No other world market experienced such a dramatic decline in listings.

If any group can be accused of sacrificing the integrity of the market for its own self-interests, it is the stockbroking sector during the 1980s and early 1990s.

By the end of 1996 the total value of all domestic listed companies had increased from $42.4 billion a decade earlier to $54.7 billion but this was totally due to the listing of Telecom.

At that stage Telecom had a market value of $13.6 billion representing 25 per cent of the value of all domestic listed companies.

At the end of 1996 two other former publicly owned companies, Power NZ (now part of Vector) and Tranz Rail (now called Toll NZ), had appeared in the top 10 list.

The subsequent poor performance of the December 1996 top 10 list cannot be attributed to the NZX. Telecom has shrunk in value by 30 per cent; Carter Holt was worth only $3.6 billion when acquired by Graeme Hart; Brierley (BIL International) has left New Zealand and is now valued at only $2.1 billion; Fletcher Paper and Fletcher Energy have been sold overseas; Fletcher Forests is now called Tenon and worth only $200 million; Lion Nathan moved to Australia; and Toll NZ had a December 2006 value of only $600 million.

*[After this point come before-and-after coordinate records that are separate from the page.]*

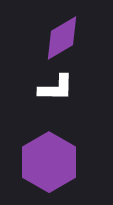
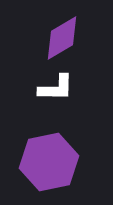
purple hexagon: rotated 18 degrees clockwise
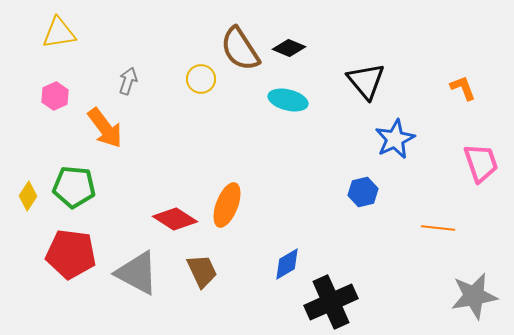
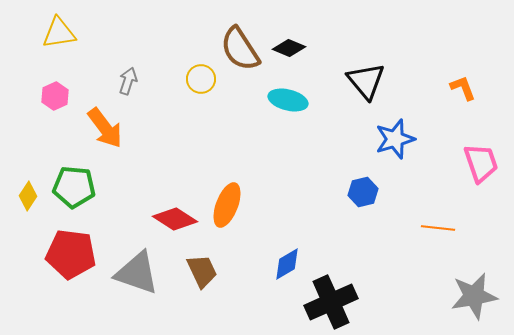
blue star: rotated 9 degrees clockwise
gray triangle: rotated 9 degrees counterclockwise
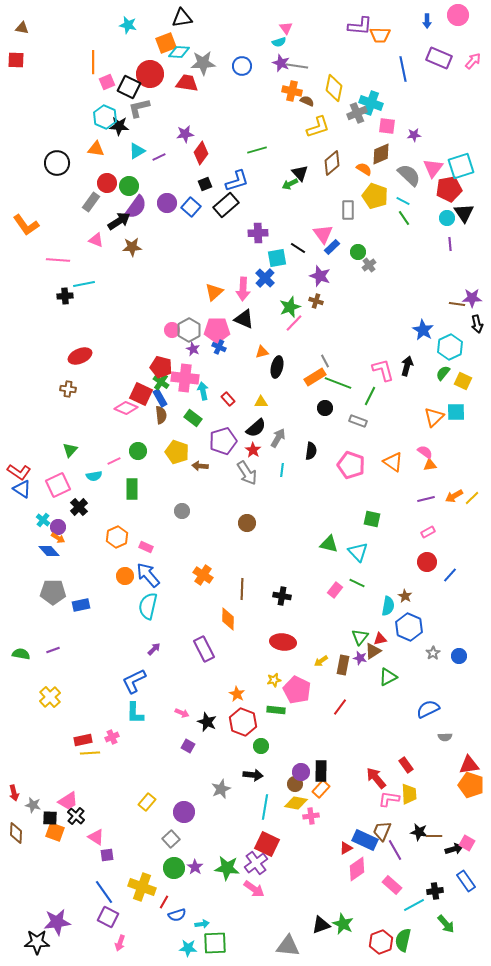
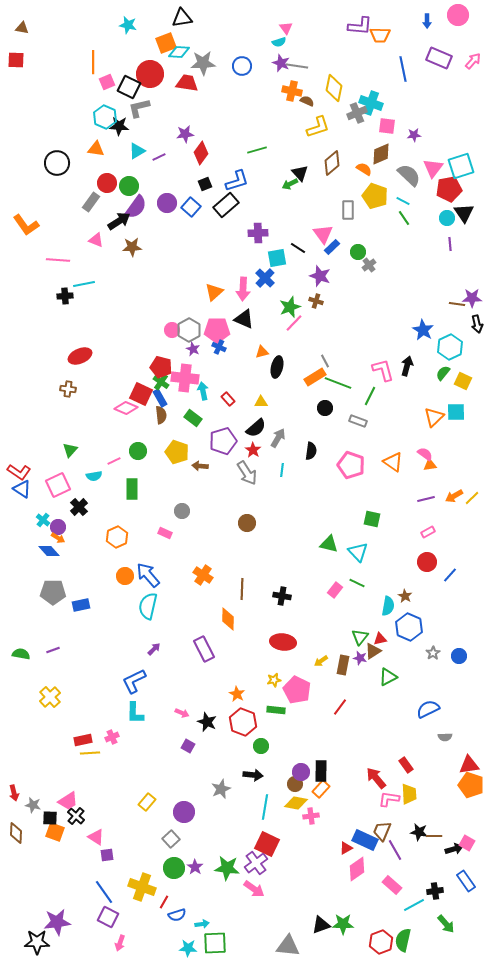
pink semicircle at (425, 452): moved 2 px down
pink rectangle at (146, 547): moved 19 px right, 14 px up
green star at (343, 924): rotated 25 degrees counterclockwise
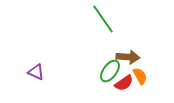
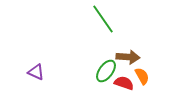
green ellipse: moved 4 px left
orange semicircle: moved 2 px right
red semicircle: rotated 126 degrees counterclockwise
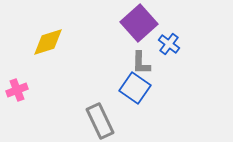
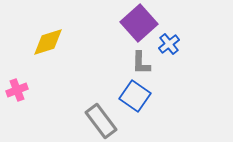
blue cross: rotated 15 degrees clockwise
blue square: moved 8 px down
gray rectangle: moved 1 px right; rotated 12 degrees counterclockwise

Fletcher Building is the only December 1996 top 10 company to maintain a primary NZX listing and to have grown in value.

One of the main features of the current top 10 list is that four of the top five - Telecom, Contact Energy, Auckland International Airport and Vector - are formerly state or semi-state owned. Guinness Peat is registered In Britain and Air New Zealand is in 11th place.

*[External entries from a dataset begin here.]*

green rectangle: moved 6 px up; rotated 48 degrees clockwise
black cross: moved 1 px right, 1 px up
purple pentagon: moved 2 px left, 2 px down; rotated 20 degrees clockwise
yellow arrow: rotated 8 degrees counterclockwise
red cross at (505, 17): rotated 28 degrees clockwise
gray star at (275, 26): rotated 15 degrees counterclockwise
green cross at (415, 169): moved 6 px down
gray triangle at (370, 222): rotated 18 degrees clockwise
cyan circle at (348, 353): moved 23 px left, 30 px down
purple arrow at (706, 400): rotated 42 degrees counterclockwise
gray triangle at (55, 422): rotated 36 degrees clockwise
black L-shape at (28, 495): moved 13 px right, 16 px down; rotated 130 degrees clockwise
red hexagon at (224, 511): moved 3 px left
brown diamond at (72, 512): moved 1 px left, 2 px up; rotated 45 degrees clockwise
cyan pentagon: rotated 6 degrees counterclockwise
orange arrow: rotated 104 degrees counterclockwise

If the former state and semi-state owned companies are excluded, then the sharemarket is smaller than it was 20 years ago, both in terms of value and the number of companies listed.

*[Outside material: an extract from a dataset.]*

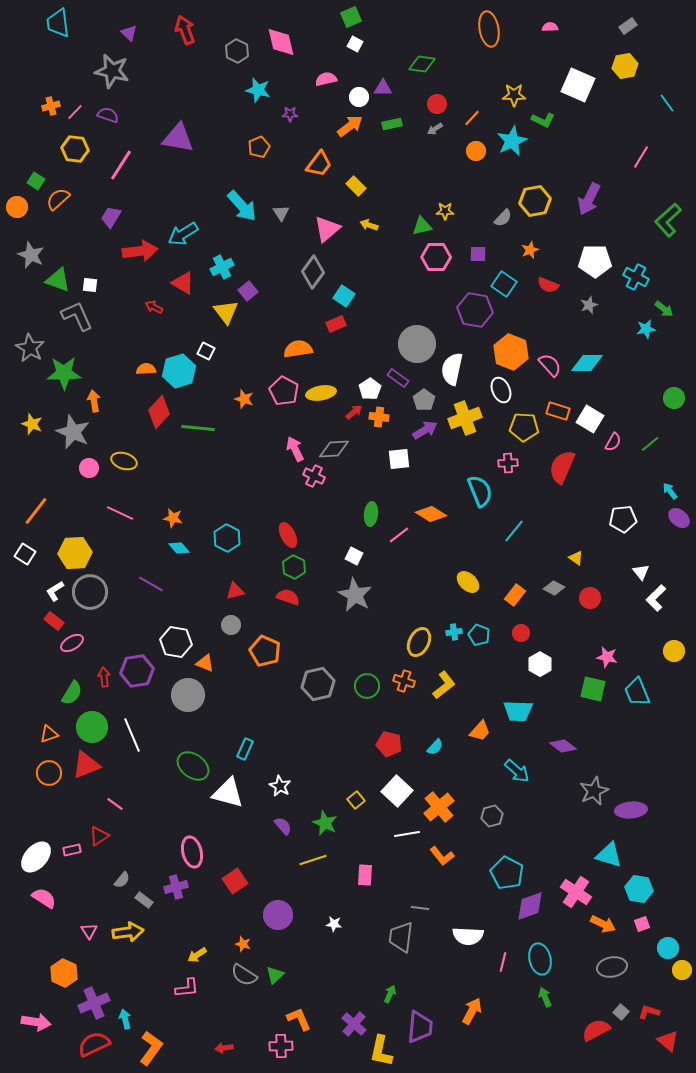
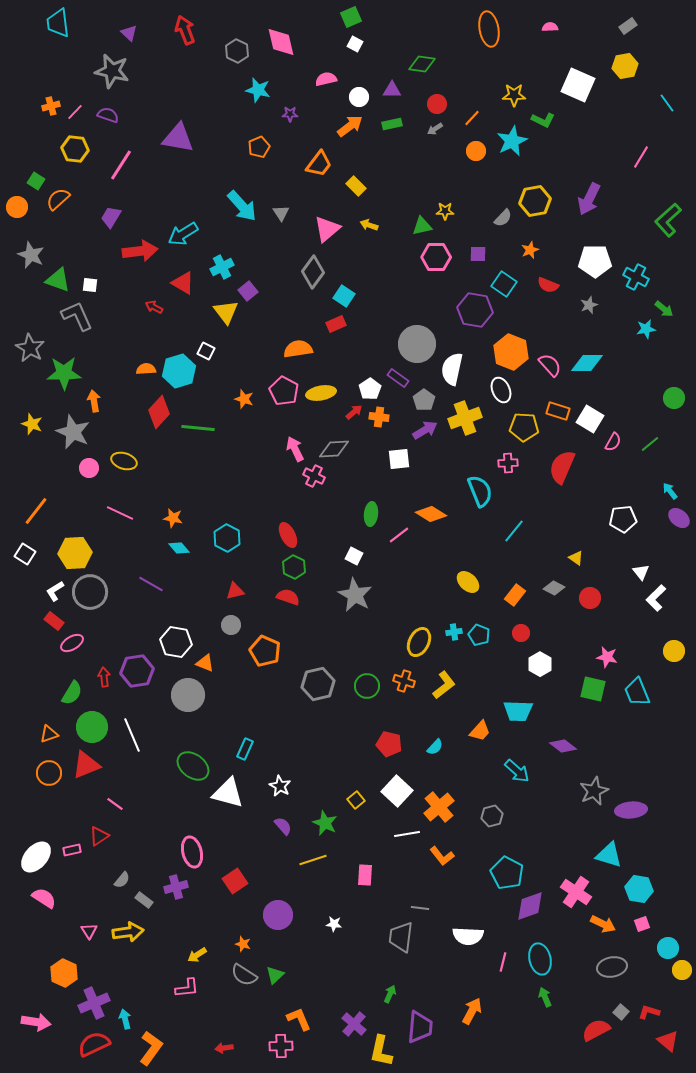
purple triangle at (383, 88): moved 9 px right, 2 px down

The NZX is working hard to attract new listings but there are a limited number of controlling shareholders with the ambition and drive to list, particularly with private equity offering big dollars for acquisitions. Based on recent experience, the best prospects lie with state and semi-state owned companies.

Fonterra may list a part of its operations and there is the prospect of a number of technology IPOs in the months ahead. The appointment of Fonterra chairman Henry van der Heyden to the NZX board in 2005 should encourage the dairy giant to look at a partial NZX listing more favourably.

Although comparisons with December 1996 and December 1986 are depressing, the sharemarket has made good progress in recent years. This is particularly so since the introduction of the Takeovers Code in 2001, the change in the NZX's ownership structure in 2003 and the emergence of a younger and more effective group of listed company managers. The operating performance of the top 10 companies has improved dramatically and one can confidently predict that there will be more value creation than destruction among the top 10 over the next decade.

Hopefully the younger generation will put more emphasis on long-term value creation and won't accept the first cash offer from an opportunistic bidder.

The NZX is making strong progress on a number of fronts including market information, funds management (Smartshares) and registry services (Link).

Annual market turnover has risen from just $4.8 billion in 1986 to $14.7 billion in 1996 and $36 billion last year.

This represented 56.6 per cent of total market capitalisation in 2006.

It is crystal clear that the NZX has performed substantially better under the demutualised model and Mark Weldon's stewardship.

But - more importantly - the best is probably still to come.